Exercise: The entries below are to be returned exactly. Include all of them.

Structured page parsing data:

= = = =

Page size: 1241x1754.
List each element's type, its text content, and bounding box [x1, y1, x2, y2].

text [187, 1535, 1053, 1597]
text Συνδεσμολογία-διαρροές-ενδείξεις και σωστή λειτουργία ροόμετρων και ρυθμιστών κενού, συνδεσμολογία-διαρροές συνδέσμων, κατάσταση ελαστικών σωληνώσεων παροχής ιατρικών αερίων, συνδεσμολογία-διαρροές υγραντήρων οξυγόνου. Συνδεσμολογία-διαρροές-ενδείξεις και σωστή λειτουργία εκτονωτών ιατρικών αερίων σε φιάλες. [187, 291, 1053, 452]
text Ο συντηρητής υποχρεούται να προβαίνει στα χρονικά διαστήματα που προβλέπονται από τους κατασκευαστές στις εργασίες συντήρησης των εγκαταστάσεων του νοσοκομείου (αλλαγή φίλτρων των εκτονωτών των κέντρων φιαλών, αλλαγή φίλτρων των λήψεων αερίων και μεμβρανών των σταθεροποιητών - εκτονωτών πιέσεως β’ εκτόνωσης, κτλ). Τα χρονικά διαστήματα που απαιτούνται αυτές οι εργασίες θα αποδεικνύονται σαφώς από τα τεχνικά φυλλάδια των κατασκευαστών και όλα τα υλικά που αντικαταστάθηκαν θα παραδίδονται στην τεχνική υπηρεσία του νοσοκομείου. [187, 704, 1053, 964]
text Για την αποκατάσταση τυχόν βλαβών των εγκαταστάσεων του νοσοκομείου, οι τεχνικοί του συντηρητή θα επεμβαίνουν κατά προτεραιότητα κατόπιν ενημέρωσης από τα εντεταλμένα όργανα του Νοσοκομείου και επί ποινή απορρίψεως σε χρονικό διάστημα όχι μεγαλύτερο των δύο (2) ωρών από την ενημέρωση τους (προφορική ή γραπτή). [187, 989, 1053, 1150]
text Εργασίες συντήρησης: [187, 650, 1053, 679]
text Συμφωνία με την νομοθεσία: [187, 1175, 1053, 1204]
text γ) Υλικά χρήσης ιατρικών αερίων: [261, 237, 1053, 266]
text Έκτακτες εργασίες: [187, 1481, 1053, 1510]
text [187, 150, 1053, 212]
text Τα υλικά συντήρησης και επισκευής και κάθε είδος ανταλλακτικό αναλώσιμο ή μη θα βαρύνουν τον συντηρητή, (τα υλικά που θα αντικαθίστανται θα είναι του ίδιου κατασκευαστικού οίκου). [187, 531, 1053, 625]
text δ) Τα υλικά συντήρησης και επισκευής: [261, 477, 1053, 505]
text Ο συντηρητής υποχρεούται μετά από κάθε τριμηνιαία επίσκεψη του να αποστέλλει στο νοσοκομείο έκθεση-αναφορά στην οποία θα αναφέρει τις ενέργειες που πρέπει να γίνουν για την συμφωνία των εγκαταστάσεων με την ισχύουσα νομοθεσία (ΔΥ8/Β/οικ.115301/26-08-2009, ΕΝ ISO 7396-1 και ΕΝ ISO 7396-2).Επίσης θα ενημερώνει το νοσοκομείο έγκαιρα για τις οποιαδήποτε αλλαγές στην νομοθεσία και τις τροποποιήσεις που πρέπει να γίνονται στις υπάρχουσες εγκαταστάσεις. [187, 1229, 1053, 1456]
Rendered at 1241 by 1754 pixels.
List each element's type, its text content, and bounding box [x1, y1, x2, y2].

= = = =

Reply to the exercise:
Page size: 1241x1754.
List each element's type, its text content, and bounding box [x1, y1, x2, y2].

text [187, 1535, 1053, 1597]
text Συνδεσμολογία-διαρροές-ενδείξεις και σωστή λειτουργία ροόμετρων και ρυθμιστών κενού, συνδεσμολογία-διαρροές συνδέσμων, κατάσταση ελαστικών σωληνώσεων παροχής ιατρικών αερίων, συνδεσμολογία-διαρροές υγραντήρων οξυγόνου. Συνδεσμολογία-διαρροές-ενδείξεις και σωστή λειτουργία εκτονωτών ιατρικών αερίων σε φιάλες. [187, 291, 1053, 452]
text Ο συντηρητής υποχρεούται να προβαίνει στα χρονικά διαστήματα που προβλέπονται από τους κατασκευαστές στις εργασίες συντήρησης των εγκαταστάσεων του νοσοκομείου (αλλαγή φίλτρων των εκτονωτών των κέντρων φιαλών, αλλαγή φίλτρων των λήψεων αερίων και μεμβρανών των σταθεροποιητών - εκτονωτών πιέσεως β’ εκτόνωσης, κτλ). Τα χρονικά διαστήματα που απαιτούνται αυτές οι εργασίες θα αποδεικνύονται σαφώς από τα τεχνικά φυλλάδια των κατασκευαστών και όλα τα υλικά που αντικαταστάθηκαν θα παραδίδονται στην τεχνική υπηρεσία του νοσοκομείου. [187, 704, 1053, 964]
text Για την αποκατάσταση τυχόν βλαβών των εγκαταστάσεων του νοσοκομείου, οι τεχνικοί του συντηρητή θα επεμβαίνουν κατά προτεραιότητα κατόπιν ενημέρωσης από τα εντεταλμένα όργανα του Νοσοκομείου και επί ποινή απορρίψεως σε χρονικό διάστημα όχι μεγαλύτερο των δύο (2) ωρών από την ενημέρωση τους (προφορική ή γραπτή). [187, 989, 1053, 1150]
text Εργασίες συντήρησης: [187, 650, 1053, 679]
text Συμφωνία με την νομοθεσία: [187, 1175, 1053, 1204]
text γ) Υλικά χρήσης ιατρικών αερίων: [261, 237, 1053, 266]
text Έκτακτες εργασίες: [187, 1481, 1053, 1510]
text [187, 150, 1053, 212]
text Τα υλικά συντήρησης και επισκευής και κάθε είδος ανταλλακτικό αναλώσιμο ή μη θα βαρύνουν τον συντηρητή, (τα υλικά που θα αντικαθίστανται θα είναι του ίδιου κατασκευαστικού οίκου). [187, 531, 1053, 625]
text δ) Τα υλικά συντήρησης και επισκευής: [261, 477, 1053, 505]
text Ο συντηρητής υποχρεούται μετά από κάθε τριμηνιαία επίσκεψη του να αποστέλλει στο νοσοκομείο έκθεση-αναφορά στην οποία θα αναφέρει τις ενέργειες που πρέπει να γίνουν για την συμφωνία των εγκαταστάσεων με την ισχύουσα νομοθεσία (ΔΥ8/Β/οικ.115301/26-08-2009, ΕΝ ISO 7396-1 και ΕΝ ISO 7396-2).Επίσης θα ενημερώνει το νοσοκομείο έγκαιρα για τις οποιαδήποτε αλλαγές στην νομοθεσία και τις τροποποιήσεις που πρέπει να γίνονται στις υπάρχουσες εγκαταστάσεις. [187, 1229, 1053, 1456]
Rendered at 1241 by 1754 pixels.
List each element's type, its text content, and bounding box [x1, y1, x2, y2].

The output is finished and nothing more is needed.